To me the bigger question is why the hell don't they sell a 1x GPU board designed for PhysX. There are many of us I'm sure that don't have dual x16 boards that would be happy to buy an Nvidia chip just to add PhysX but screwing us over by disabling PhysX support if it detects an AMD GPU is just stupid, especially since that pretty much kills any point of having Nvidia on AMD with nearly all AMD boards having Radeon IGPs now. If they want to sell more GPUs a 1x board dedicated to PhysX would probably sell like hotcakes for those of us on AMD platforms.
Personally until they quit screwing us with the drivers I'll keep using Nvidia for strictly HTPCs (you can get a Geforce 210 for like $20 after MIR) and for those that want to game on the cheap sticking with the HD4850 (can't beat 256 bit pipeline for $60 refurb, and makes a cheap crossfire monster) or the HD5770.
ACs don't waste your time replying, your posts are never seen by me.

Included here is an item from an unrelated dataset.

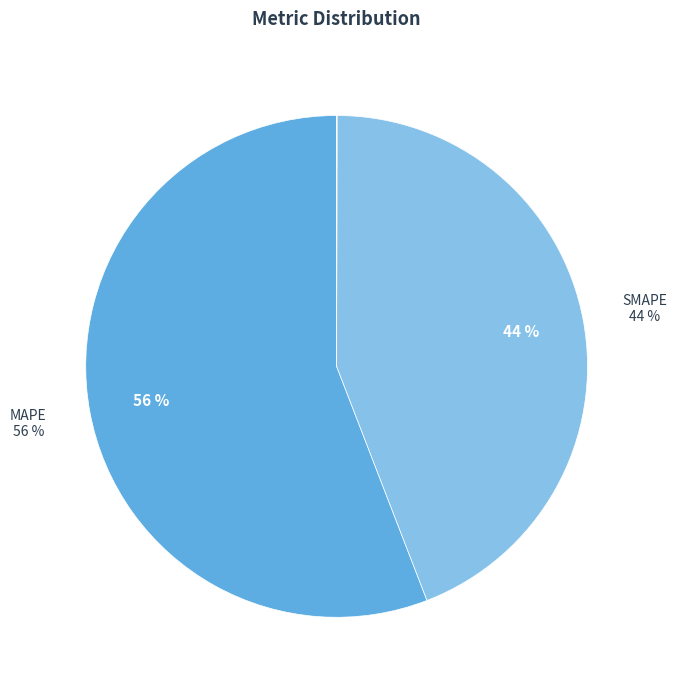

To the nearest percent, what is the average slice percentage?

20%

It's anecdotal, to be sure... All I can tell you is that when I have tons of windows open on Win7, then switching to old ones takes a while to repaint (and it's quite noticeable). With few windows open, it's effectively instantaneous (i.e presumably within a few VSYNCs). And, no offense taken, but I absolutely do want high-performance tab/window switching in my desktop applications. If I don't have to wait for contents to be repainted, then I don't want to.
And yes, I'm quite well aware that transfers from system memory to the GPU (or any other device) over PCIe are plenty fast for desktop normal operations. That's why I suspect the framebuffer size, rather than bandwidth to/from system memory, is the limiting factor. It's the only resource that would be approaching its limit with a huge number of windows open.
Other anecdotal point, WinXP doesn't show this same behavior with similar numbers of windows. Haven't had a chance to play with compiz or OSX, so I cannot comment on those. My *nix usage is generally limited to remote connections over NX, VNC, or just a remote xterm.
"onward!" cried the copper man, little knowing brass corrupts...
In fairness to Intel, if you need pure bang, particularly if it is necessary that said bang be delivered to a single-threaded application, AMD has nothing on them.
However, as you say, AMD has plenty of more-than-fast-enough offerings that are dirt cheap, and tend to be supported by slightly cheaper motherboards. Given that many modern games tend to be GPU bound much of the time, gamers on budgets are generally pretty well served by cheaping out a bit on the CPU and going up a model or two on the GPU side. Since NVIDIA sells no CPUs(barring Tegra, which is irrelevant here) and no longer has a chipset business worthy of note, they'd be fools not to try to scoop up the "good enough AMD rig and enough cash left over for a slightly ludicrous video card" demographic.
Now, given Intel's strength, they aren't about to cancel SLI support on intel, despite being fucked over on the chipset side; but ignoring AMD doesn't make much sense.